“ANY CHALLENGE THAT’S FACING THE PLANET is affecting cities,” says Jorrit de Jong, the inaugural faculty director of the Bloomberg Center for Cities at Harvard University. De Jong, Emma Bloomberg Senior Lecturer In Public Policy and Management, has led the center’s forerunner, the Bloomberg Harvard City Leadership Initiative, since its creation, in 2016, and has been instrumental in developing the collaboration between Harvard and urban leaders in the United States and around the world.

 

Q: What makes the new center unique?

The very first thing is that it will be a University-wide center based at HKS. Our mandate is to bring together expertise and programming about cities from across the University. We aim to connect students and faculty with city leaders, and this is a two-way street: City leaders often look for research findings, guidance, and support, and faculty and students often want to do work on, with, or for cities. Navigating a complex university ecosystem is challenging for city leaders. Gaining access to—and building relationships with—city leaders can be challenging for the faculty and students. The center will help to address these challenges. While the Bloomberg Harvard City Leadership Initiative, which will remain a prominent program at the center, focuses on leadership and organizational capabilities in city halls, the center will have a broader focus. Interdisciplinary research and teaching on a variety of challenges facing cities will find a home at the Bloomberg Center. 

 

Q: How can Harvard help cities?

We have a wealth of expertise across the University to help city leaders grapple with challenges as they emerge. Increasingly we see that mayors feel they can’t wait for other, higher-level governments to anticipate and respond to global challenges like climate change. For example, in our recent COVID-19 programming, we saw that mayors of American cities couldn’t afford to wait for the White House to acknowledge that there was a crisis or to provide guidance and resources. We worked with Juliette Kayyem (HKS) and Dutch Leonard (HBS & HKS) to develop a city-specific approach. Then we had the economic fallout of the pandemic. That became a local crisis, because mayors had to figure out what to do with businesses during a shutdown. Danielle Allen (FAS), Linda Bilmes (HKS), Steve Goldsmith (HKS), Rawi Abdelal (HBS), Raj Chetty (FAS), Dani Rodrik (HKS), and Karen Mills (HBS) provided ways for city leaders to anticipate and approach these challenges.

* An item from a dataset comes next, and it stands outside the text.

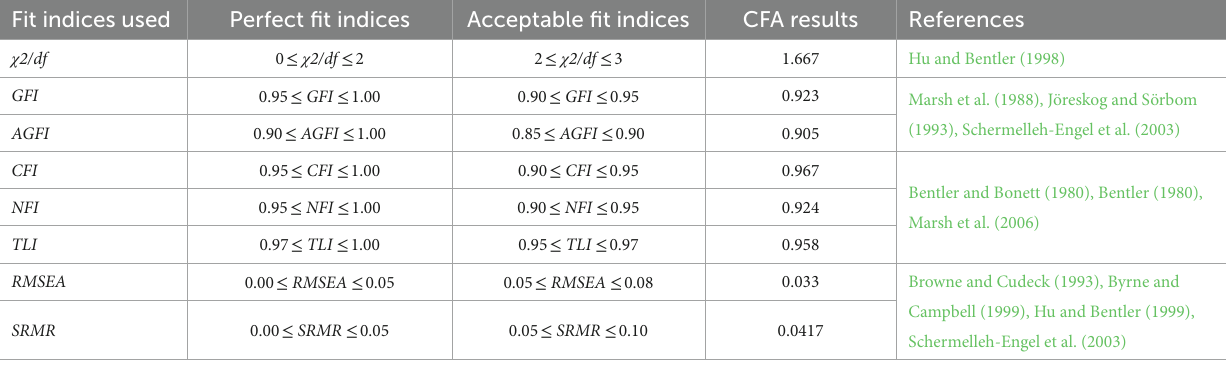
TABLE 2 CFA fit indices for the whole BOSSm18 model. Fit indices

Jorrit de Jong teaching at a Bloomberg Harvard City Leadership Initiative program.

The national racial-justice crisis following the May 2020 murder of George Floyd became very local, because racism and the lack of safety for people of color in encounters with law enforcement is a problem everywhere in cities, and every mayor struggles with that. That was a national debate, but it required local leadership. Cornell William Brooks (HKS) and his students worked with three of our mayors to help reimagine public safety through the field lab “Creating Justice in Real Time.” Even the constitutional crisis on the steps of the Capitol on January 6, 2021, immediately translated to local protest and people not trusting government, spreading misinformation. We held sessions with Erica Chenoweth (HKS), Frances Frei (HBS), and Chris Robichaud (HKS) to talk to the mayors about conflict, polarization, and building trust in an age of misinformation.

 

Q: How global is your focus?

The initiative’s most recent cohort of mayors was 40% international. During COVID-19 we did an experiment where we had a program for African and South American mayors. The Bloomberg Center has a global orientation. We have a great opportunity to facilitate global learning in a variety of ways: City leaders can learn from the work that’s being done at Harvard, Harvard can learn from the work that’s being done in cities, and cities around the world can learn from one another as they solve problems and come up with innovations. Finally, students learn from their experience as summer fellows and field lab participants. The new center aims to facilitate all these types of learning on a global scale.